Ty Ronning was six years old when his dad hung up the skates.

“My dad was my superhero,” Ronning said.

“I would be going into the rinks and watching all the players spit in the trash cans, and I would go home and spit on the kitchen floor and my mom would be pretty upset, so I wasn’t allowed to go to the rink sometimes,” he said with a laugh.

But his dad never pushed him into the game, or into any sport for that matter.

Ronning, the second youngest of four kids and the only boy, played everything from soccer to lacrosse, football and golf.

He even did gymnastics with his sisters and proudly states that there is a recent Instagram video of him doing a back flip.

But hockey was the one for him.

And while the game is opening up to give smaller players an opportunity to succeed — Calgary Flames’ Johnny Gaudreau (five-foot-nine, 155-pounds) is a perfect example — size still matters in some people’s minds.

Ronning shrugs that off.

“You play with the mind, you play with the heart and you play with balls,” he said.

“You are a smaller guy? You just have to be quicker, you just have to work harder.”

That was a message his dad delivered daily.

“Nothing comes easy — that is what I was told when I was a little guy skating around,” Ronning said.

“My dad always told me hard work pays off. If you want something, go get it.”

Getting drafted into the NHL was a goal for the younger Ronning, one he accomplished this past June.

Ronning was taken in the seventh round (201st overall) by the New York Rangers, the same round as his dad, although with a lot fewer teams in the league back in 1984, the elder Ronning went 134th overall.

And while getting drafted was an accomplishment, Ronning shifts his focus to the Giants.
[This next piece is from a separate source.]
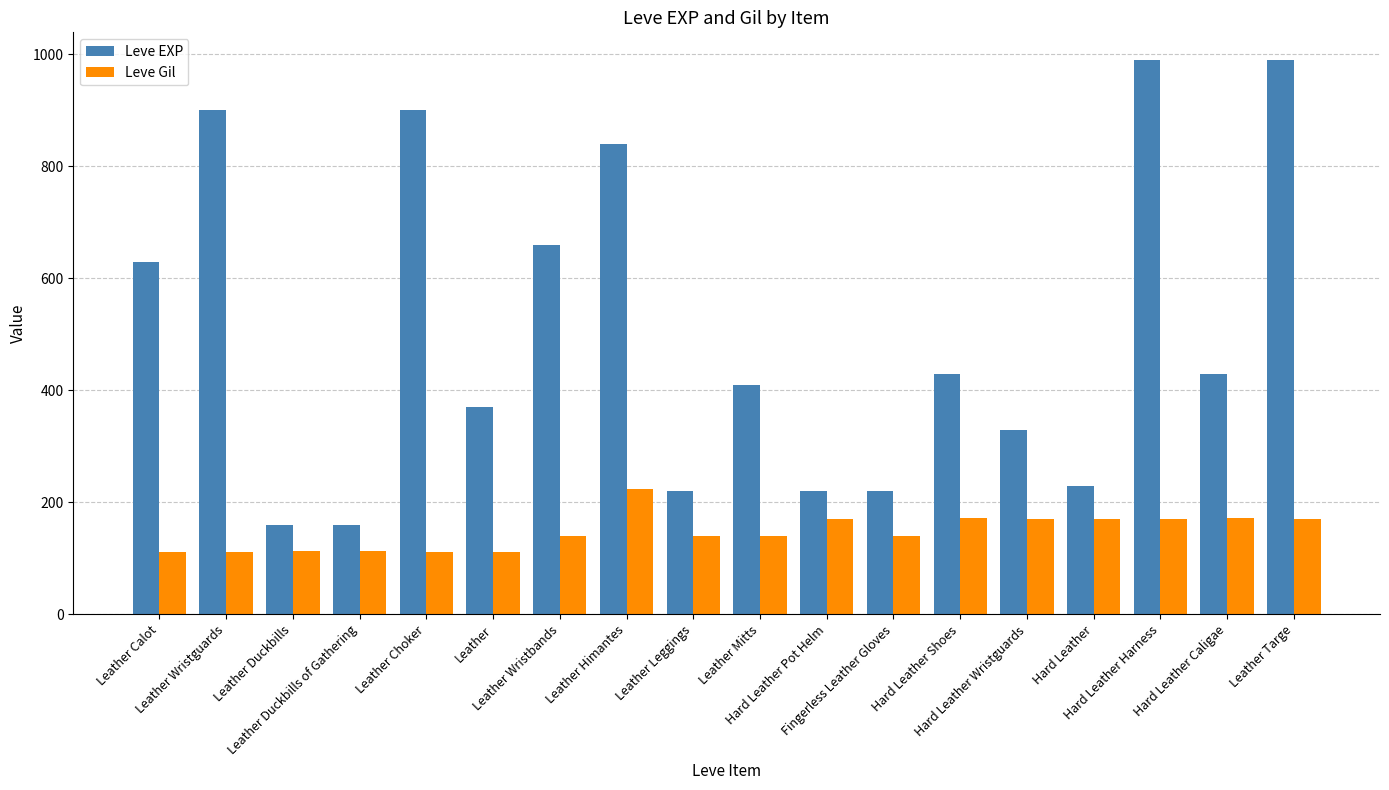

What is the highest value of the Leve EXP series?

990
“We have to make the playoffs, that is the No. 1 goal because once you make the playoffs, anything can happen,” he said.

Ronning, a first-round pick (15th overall) of the team in the WHL bantam draft in 2012, is entering his fourth year in the league.

He scored nine goals and 20 points in 56 games as a 16-year-old but managed just a goal and two points in 24 games the following year, one in which he missed two thirds of the season with a broken clavicle.

One silver lining of missing so much time in 2014-15 was that it gave Ronning the time to see the game from a new perspective.

“It is tough. You are sidelined and you want to help the team win but you are in the bleachers just watching,” he said.

“You get to see how much time you really have (to make a play), you don’t have to rush things, you just have to remain calm with the puck.”

“It made me mentally strong. I understand what I can go through now and can do a lot of things.”

Ronning rebounded last season with 31 goals and 59 points in 67 games, leading the team in both categories.

The Giants are counting on Ronning, who turns 19 next month, to continue his upward progression.

“His offensive game, his vision, it is hard to find guys that can do some of the things he does,” said Giants coach Jason McKee.

“Very dynamic, shifty player. Very good in tight, has the ability to make plays in small areas.

“Definitely an offensive guy for us.”

Goals and stats aside, Ronning would love nothing more than seeing some more W’s.

“I had a lot of fun during the year, but is sucked that we couldn’t win games. That is not fun,” he said.

“I hate losing.

“I am just like my dad in that aspect.”